:: QUESTIONS ::
(1) Update the ZS-9 passage, from the words containing "ZS-9 is an insoluble, nonabsorbed" through "Inc.’s Veltassa (patiromer).", replacing "hyperkalemia" with "high blood potassium".
(2) Please list every organization the ZS-9 passage names.

ZS-9 is an insoluble, nonabsorbed compound with a structure that was designed to preferentially trap potassium ions. In in vitro studies, the potassium selectivity of ZS-9 resulted in a high binding capacity for potassium ions in the presence of other competing ions. ZS-9 has been studied in three double-blind, placebo-controlled trials and in one ongoing 12-month open-label trial in patients with hyperkalemia, representing more than 1,600 treated patients. ZS-9 is an investigational product that is not currently approved for any indication in any market.
The FDA’s decision came as a big surprise to AstraZeneca, according to a report from FierceBiotech. Last year, the company paid $2.7 billion for ZS Pharma to gain access to ZS-9. The drug was being positioned to grab some of the hyperkalemia market away from Relypsa Inc.’s Veltassa (patiromer).

:: RECORDED INFORMATION ::
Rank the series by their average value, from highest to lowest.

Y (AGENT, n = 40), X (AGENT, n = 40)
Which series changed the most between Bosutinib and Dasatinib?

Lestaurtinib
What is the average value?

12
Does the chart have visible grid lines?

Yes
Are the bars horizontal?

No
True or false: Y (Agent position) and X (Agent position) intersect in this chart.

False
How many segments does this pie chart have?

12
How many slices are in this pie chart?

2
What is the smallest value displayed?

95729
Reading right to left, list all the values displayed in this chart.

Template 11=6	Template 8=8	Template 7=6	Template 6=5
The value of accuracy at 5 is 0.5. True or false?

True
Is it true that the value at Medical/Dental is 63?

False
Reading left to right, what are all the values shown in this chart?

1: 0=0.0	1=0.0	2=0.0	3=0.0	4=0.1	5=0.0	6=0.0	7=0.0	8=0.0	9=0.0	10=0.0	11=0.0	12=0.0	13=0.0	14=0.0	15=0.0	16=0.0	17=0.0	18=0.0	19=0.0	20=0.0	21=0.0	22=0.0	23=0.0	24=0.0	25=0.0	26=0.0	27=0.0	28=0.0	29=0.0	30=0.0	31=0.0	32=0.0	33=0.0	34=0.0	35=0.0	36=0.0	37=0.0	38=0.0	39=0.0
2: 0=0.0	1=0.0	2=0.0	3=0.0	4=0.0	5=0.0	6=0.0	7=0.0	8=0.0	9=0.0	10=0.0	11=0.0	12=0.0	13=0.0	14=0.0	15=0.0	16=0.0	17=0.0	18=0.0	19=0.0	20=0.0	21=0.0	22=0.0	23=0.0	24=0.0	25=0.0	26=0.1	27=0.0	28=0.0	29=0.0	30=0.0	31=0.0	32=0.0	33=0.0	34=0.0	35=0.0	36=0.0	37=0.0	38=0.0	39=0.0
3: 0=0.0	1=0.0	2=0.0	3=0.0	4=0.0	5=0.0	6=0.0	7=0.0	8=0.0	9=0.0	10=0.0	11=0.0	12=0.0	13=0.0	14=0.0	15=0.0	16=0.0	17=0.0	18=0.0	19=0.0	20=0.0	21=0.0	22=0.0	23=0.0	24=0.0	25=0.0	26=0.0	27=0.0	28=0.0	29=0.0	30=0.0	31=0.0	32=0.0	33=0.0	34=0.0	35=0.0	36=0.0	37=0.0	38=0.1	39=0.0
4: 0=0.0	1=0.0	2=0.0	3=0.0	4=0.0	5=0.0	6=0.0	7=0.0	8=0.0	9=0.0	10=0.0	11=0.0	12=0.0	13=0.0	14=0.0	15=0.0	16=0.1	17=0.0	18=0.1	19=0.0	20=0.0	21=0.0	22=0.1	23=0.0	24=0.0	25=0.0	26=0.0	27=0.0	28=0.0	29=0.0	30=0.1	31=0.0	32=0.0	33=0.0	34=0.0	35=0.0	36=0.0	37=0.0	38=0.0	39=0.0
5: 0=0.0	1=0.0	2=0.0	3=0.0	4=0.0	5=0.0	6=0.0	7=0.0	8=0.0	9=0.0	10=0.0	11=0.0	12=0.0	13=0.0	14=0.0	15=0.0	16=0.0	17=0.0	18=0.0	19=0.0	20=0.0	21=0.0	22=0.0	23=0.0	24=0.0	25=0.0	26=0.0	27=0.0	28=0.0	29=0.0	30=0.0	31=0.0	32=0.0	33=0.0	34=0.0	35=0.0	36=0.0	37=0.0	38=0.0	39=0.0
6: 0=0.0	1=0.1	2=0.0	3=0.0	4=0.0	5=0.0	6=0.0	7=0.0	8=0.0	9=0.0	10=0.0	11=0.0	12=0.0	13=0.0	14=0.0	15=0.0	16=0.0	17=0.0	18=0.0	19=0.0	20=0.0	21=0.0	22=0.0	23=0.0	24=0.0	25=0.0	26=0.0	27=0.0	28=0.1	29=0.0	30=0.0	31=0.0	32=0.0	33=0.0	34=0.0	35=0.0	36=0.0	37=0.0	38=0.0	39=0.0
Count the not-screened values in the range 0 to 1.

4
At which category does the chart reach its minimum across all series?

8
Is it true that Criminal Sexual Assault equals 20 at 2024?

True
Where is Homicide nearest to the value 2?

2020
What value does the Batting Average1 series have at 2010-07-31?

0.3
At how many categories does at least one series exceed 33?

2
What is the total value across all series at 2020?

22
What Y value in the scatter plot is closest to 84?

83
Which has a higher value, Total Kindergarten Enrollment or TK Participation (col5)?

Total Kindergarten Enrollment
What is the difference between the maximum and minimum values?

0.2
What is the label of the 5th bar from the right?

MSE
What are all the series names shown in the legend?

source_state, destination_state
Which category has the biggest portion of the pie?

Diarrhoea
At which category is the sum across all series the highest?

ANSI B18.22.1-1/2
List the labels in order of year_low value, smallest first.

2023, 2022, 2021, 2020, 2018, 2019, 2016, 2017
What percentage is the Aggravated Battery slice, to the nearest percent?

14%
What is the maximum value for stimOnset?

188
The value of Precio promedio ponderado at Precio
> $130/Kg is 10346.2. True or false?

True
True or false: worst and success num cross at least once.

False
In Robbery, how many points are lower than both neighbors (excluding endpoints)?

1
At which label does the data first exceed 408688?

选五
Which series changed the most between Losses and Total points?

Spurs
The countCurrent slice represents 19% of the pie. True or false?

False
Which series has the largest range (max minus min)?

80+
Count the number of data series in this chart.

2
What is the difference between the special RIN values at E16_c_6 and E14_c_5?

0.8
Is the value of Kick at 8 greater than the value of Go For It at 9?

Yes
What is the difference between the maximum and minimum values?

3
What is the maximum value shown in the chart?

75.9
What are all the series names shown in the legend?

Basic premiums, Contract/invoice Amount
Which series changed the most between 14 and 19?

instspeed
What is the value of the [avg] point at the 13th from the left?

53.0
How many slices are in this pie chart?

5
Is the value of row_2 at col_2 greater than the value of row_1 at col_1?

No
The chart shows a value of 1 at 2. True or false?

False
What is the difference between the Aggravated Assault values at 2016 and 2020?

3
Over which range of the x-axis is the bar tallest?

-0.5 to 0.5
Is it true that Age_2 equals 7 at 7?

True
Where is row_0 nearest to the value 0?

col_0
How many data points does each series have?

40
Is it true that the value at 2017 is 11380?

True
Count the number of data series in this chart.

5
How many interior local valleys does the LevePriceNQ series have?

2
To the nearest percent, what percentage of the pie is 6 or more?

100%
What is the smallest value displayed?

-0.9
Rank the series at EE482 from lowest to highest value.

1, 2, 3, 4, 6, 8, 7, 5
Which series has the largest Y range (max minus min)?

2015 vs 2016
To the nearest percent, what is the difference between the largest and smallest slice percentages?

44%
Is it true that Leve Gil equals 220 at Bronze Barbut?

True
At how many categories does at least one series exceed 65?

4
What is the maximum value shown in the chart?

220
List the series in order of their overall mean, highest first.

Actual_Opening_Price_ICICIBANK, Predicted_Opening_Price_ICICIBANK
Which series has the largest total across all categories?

:: RESULTS IN ORDER ::
(1)
ZS-9 is an insoluble, nonabsorbed compound with a structure that was designed to preferentially trap potassium ions. In in vitro studies, the potassium selectivity of ZS-9 resulted in a high binding capacity for potassium ions in the presence of other competing ions. ZS-9 has been studied in three double-blind, placebo-controlled trials and in one ongoing 12-month open-label trial in patients with high blood potassium, representing more than 1,600 treated patients. ZS-9 is an investigational product that is not currently approved for any indication in any market.
The FDA’s decision came as a big surprise to AstraZeneca, according to a report from FierceBiotech. Last year, the company paid $2.7 billion for ZS Pharma to gain access to ZS-9. The drug was being positioned to grab some of the high blood potassium market away from Relypsa Inc.’s Veltassa (patiromer).

(2)
- FDA
- AstraZeneca
- FierceBiotech
- ZS Pharma
- Relypsa Inc.